I am now planning how I am going to handle animation and optimize rendering. I'm rendering using immediate mode which I was told was very slow. I go looking for alternatives and then there's a bunch of different ways, and it differs depending on how you handle the animations, so I thought I'd just ask what would be a good optimal way to do both.
For animations, I thought about using sequences of images stored in memory, but only testing with a 50 image sequence, memory jumped to like 200 mb, when it was 30 before. (There's no leak, it stays at 200, but if I have large levels, it looks like I'll be running out of memory). Would sprite sheets help in this case?

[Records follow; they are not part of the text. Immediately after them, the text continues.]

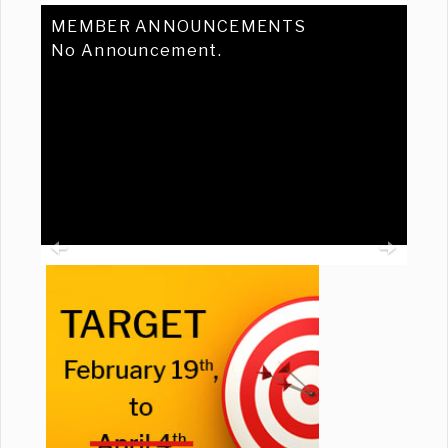
MEMBER ANNOUNCEMENTS
No Announcement.
Previous
Ne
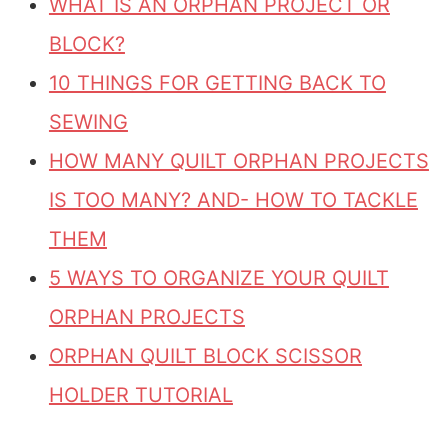
WHAT IS AN ORPHAN PROJECT OR
BLOCK?
10 THINGS FOR GETTING BACK TO
SEWING
HOW MANY QUILT ORPHAN PROJECTS
IS TOO MANY? AND- HOW TO TACKLE
THEM
5 WAYS TO ORGANIZE YOUR QUILT
ORPHAN PROJECTS
ORPHAN QUILT BLOCK SCISSOR
HOLDER TUTORIAL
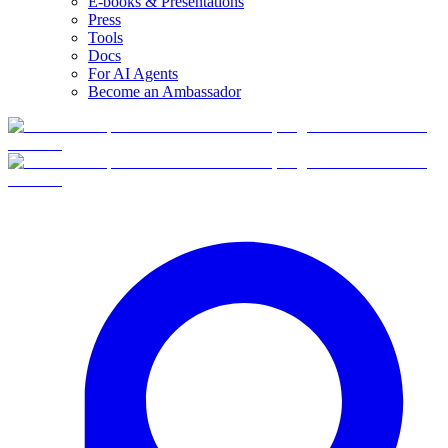
E-books & Presentations
Press
Tools
Docs
For AI Agents
Become an Ambassador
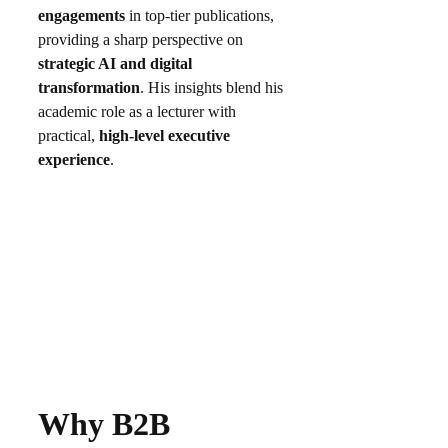
engagements
in top-tier publications,
providing a sharp perspective on
strategic AI and digital
transformation
. His insights blend his
academic role as a lecturer with
practical,
high-level executive
experience
.
Why B2B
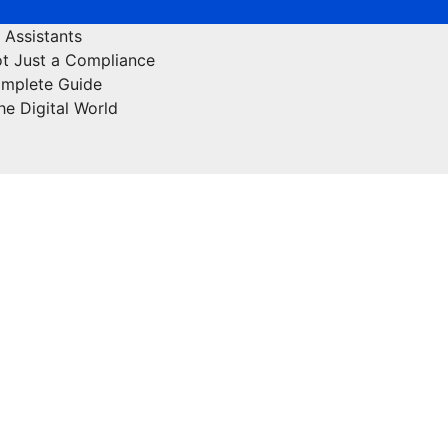
 Assistants
ot Just a Compliance
omplete Guide
he Digital World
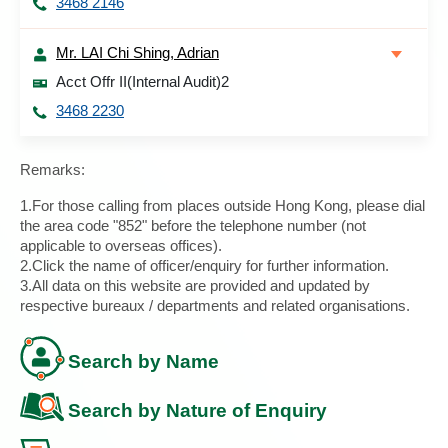
3468 2146
Mr. LAI Chi Shing, Adrian
Acct Offr II(Internal Audit)2
3468 2230
Remarks:
1.For those calling from places outside Hong Kong, please dial
the area code "852" before the telephone number (not
applicable to overseas offices).
2.Click the name of officer/enquiry for further information.
3.All data on this website are provided and updated by
respective bureaux / departments and related organisations.
Search by Name
Search by Nature of Enquiry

I was told the reason atlases or sprite sheets were used was because binding different textures was an expensive operation, so the only way this would work is by putting in all the texture I will use for level 1 for example in one huge texture so I'm only binding once. Is this possible dynamically?
Would using one gigantic PNG be better memory-wise than loading 50 PNG's?
Any help with either optimizing rendering or some information about the drawbacks of these animation techniques would be really appreciated!
I was told was very slow
I recommend to ignore this. Unless you're going to use insane number of sprites (tens of thousands), your bottleneck will be reading data from textures, which is limited by videocard's memory transfer rate. In other words, if you have 1280x1024 viewport and you draw 1280x1024 texture that covers entire viewport (and every texel maps to screen pixel), your FPS will drop and VBOs won't help. Also immediate mode is easier to use for 2D than VBOs. So keep using immediate mode until you decide to use HUGE number of sprites.
I thought about using sequences of images stored in memory
You need to cram as many sprites as you can into single texture. Switching textures will produce big slowdown, so the best idea would be to use huge texture (4096x4096 or larger - 16384x16384 would be nice) and load all sprites you can into it. This can be done using glSubTexImage2D
. Storing every frame separate texture will produce huge slowdown. Please note that you don't have to store sprites on disk merged into single texture. You can glue them together while loading.
Would using one gigantic PNG be better memory-wise than loading 50 PNG's?
PNG image file format that is stored on disk. It has nothing to do with OpenGL. Once you load the texture it is no longer a "png" - it is fully decompressed. So how you store image data on disk is pretty much irrelevant. It will affect image loading speed but texture performance/memory usage has nothing to do with image storage format. If you're running out of memory then you'll have to do something about it - implement game asset streaming, or adjust level's sprite/texture "budget".